We'll see what the push towards profitability brings to Finale.


----------



## composeradrian (Mar 14, 2013)

I would expect something similar to the whole Avid/Sibelius debacle.


----------



## jtenney (Mar 16, 2013)

It's certainly timely, then, that Steinberg has a whole team working to write a new program, starting from scratch in its code, while soliciting input from professionals across the range of music production including session players, composers and arrangers, etc. Here is basic info from Steinberg: http://blog.steinberg.net/2013/02/welcome/

later,
John


----------



## mducharme (Mar 16, 2013)

This is old news. This was announced many months ago.
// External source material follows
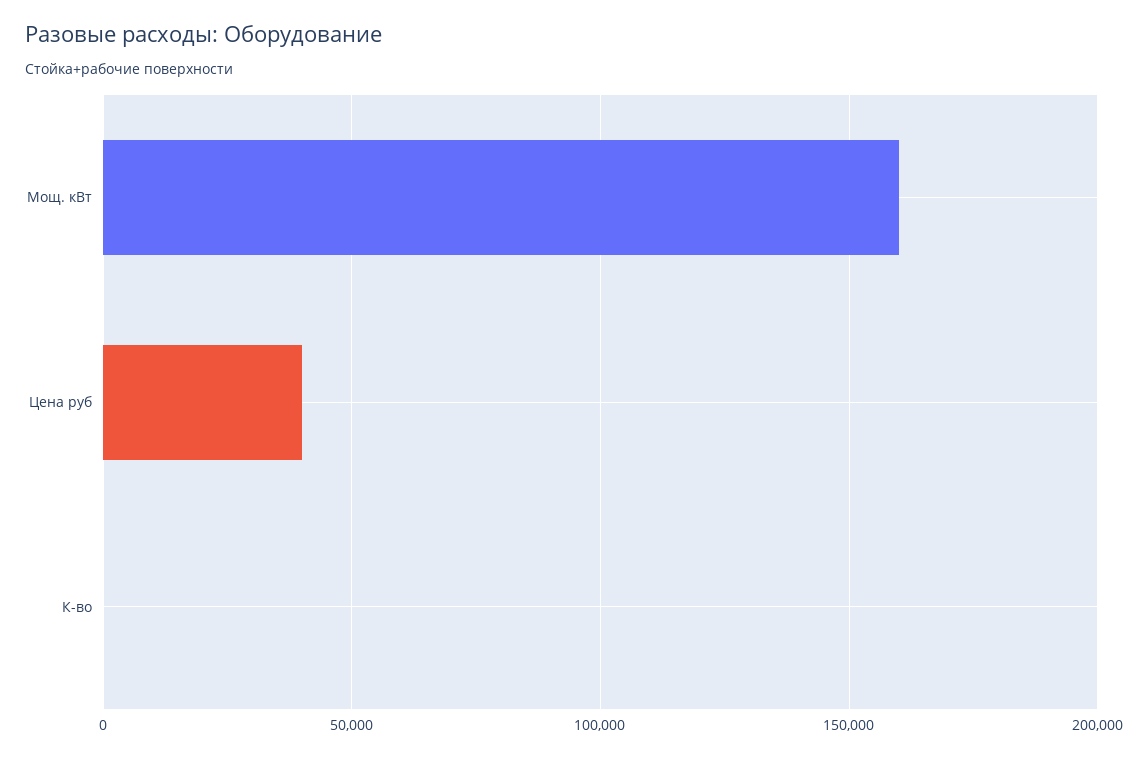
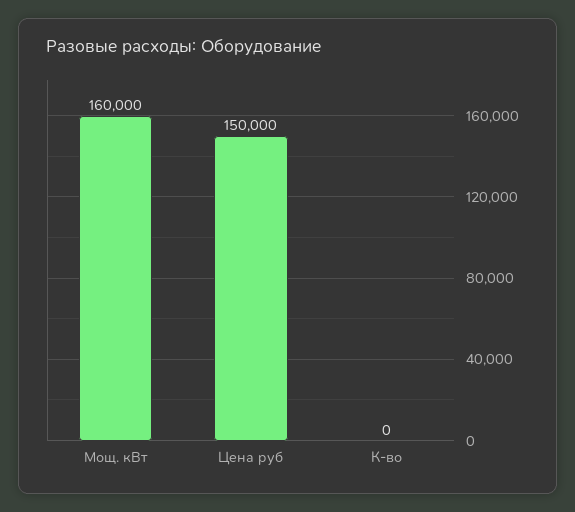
Цена руб: 40000 -> 150000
They've basically already said they don't want to make changes to the operation or the way things are done, so it should have very little impact.

Hopefully, Finale's new two year release cycle will allow them to make more changes to the core of the program, which for a long time has suffered by having new features placed as "add ons", stuck on top of the program, rather than truly integrated.


----------



## JJP (Mar 16, 2013)

mducharme @ Sat Mar 16 said:


> This is old news. This was announced many months ago.



They made the offer many months ago. The actual deal didn't go through until recently.


----------



## dormusic (Mar 17, 2013)

The new logos are very similar to those of Sony Erricsson. I'd say they are behind this.

This is very sad to me as a finale user, though inevitable; I am very much looking forward to the new steinberg notation program.


----------